The three sponsors make a large donation to Springfield Elementary, prompting Principal Skinner to install upgraded equipment in all the classrooms and have the old textbooks destroyed. However, electrical malfunctions in the computer servers cause all the new devices to overload and break down, leaving the teachers with nothing they can use to lead their classes. As Miss Hoover tries to show her students an educational video on her cell phone, Lisa notices Groundskeeper Willie using a knotted rope to measure the dimensions of a field outside. The sight inspires her to suggest that Springfield Elementary become a Waldorf school, with an emphasis on creative play and hands-on activities.

The children enjoy the new system, and Willie is named as coach of the math team. Upon realizing that he is being grossly underpaid for his work, he begins chasing Superintendent Chalmers around the school. Bart throws an egg and hits Chalmers in the head, causing him to run his car into a tree; Willie is so impressed by the accuracy of the throw that he names Bart as captain of the math team. During a rematch against Waverly Hills Elementary, Bart is shocked to find that he is expected to do actual math. With the score tied at 29-29, he nevertheless scores the winning point for Springfield Elementary by using the fringe of hair on Homer's head to solve the last problem. Lisa is overjoyed at the victory but also horrified when Willie explains that his measuring rope was originally created as a means to torture and kill sheep thieves.

==Production==
On September 26, 2014; while in a conference at the London Science Museum, Al Jean told that there would be a future episode with the following plot: "It will have Lisa on a math team and features the most complicated math jokes we [The Simpsons crew] can think of." This episode's couch gag features a crossover with the animated series Rick and Morty.

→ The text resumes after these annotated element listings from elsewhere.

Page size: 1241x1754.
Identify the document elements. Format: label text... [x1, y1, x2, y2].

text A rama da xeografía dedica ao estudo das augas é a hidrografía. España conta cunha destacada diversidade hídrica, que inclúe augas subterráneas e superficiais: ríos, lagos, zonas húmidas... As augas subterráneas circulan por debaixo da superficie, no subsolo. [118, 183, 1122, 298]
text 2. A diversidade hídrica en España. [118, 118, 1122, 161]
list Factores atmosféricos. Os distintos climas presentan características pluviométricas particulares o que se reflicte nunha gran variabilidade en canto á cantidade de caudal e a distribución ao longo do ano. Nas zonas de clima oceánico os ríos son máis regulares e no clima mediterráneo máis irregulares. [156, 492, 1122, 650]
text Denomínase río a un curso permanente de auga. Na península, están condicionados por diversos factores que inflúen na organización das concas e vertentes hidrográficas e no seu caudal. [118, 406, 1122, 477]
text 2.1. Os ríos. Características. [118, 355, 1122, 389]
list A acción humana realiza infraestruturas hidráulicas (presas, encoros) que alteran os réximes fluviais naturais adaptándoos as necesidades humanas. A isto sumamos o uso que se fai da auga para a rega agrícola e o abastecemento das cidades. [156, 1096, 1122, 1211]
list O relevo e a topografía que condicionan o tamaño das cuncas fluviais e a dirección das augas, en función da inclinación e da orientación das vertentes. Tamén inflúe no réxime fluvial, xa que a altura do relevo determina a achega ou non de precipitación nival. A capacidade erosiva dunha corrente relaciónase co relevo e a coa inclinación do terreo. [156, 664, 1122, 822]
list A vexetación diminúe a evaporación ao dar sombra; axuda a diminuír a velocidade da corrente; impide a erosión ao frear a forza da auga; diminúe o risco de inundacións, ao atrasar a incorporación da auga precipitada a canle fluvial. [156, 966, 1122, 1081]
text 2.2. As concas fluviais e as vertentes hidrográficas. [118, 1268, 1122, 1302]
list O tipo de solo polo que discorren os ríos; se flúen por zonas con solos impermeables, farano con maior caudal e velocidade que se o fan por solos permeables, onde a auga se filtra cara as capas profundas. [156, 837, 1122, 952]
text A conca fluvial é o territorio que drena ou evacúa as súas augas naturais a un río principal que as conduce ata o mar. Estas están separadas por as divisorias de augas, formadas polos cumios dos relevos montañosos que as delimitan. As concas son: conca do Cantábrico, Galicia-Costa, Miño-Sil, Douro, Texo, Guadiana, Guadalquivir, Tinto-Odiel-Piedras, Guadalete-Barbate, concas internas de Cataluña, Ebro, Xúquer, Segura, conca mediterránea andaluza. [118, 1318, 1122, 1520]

Dan Harmon wrote the first draft of the sequence with Justin Roiland performing rewrites. A sequence during the second Mathlympics scene features a section of the Kate Bush song "π" from her album Aerial. Busted song "Year 3000" features during the sequence where the new technology is implemented in the school.

==Reception==
The episode received a 1.3 rating and was watched by a total of 2.82 million people.

The episode received mixed reviews with praise going to the couch gag with Rick and Morty.

Dennis Perkins of The A.V. Club gave the episode a D, saying "as the final act of "Mathlete's Feat", the final episode of the 26th season of The Simpsons went to commercial, I was genuinely pissed at how disjointed, lazy, and downright lousy this season finale was."

Jesse Schedeen of IGN gave the episode a 7.3/10, ultimately saying the episode was unfocused but was still amusing.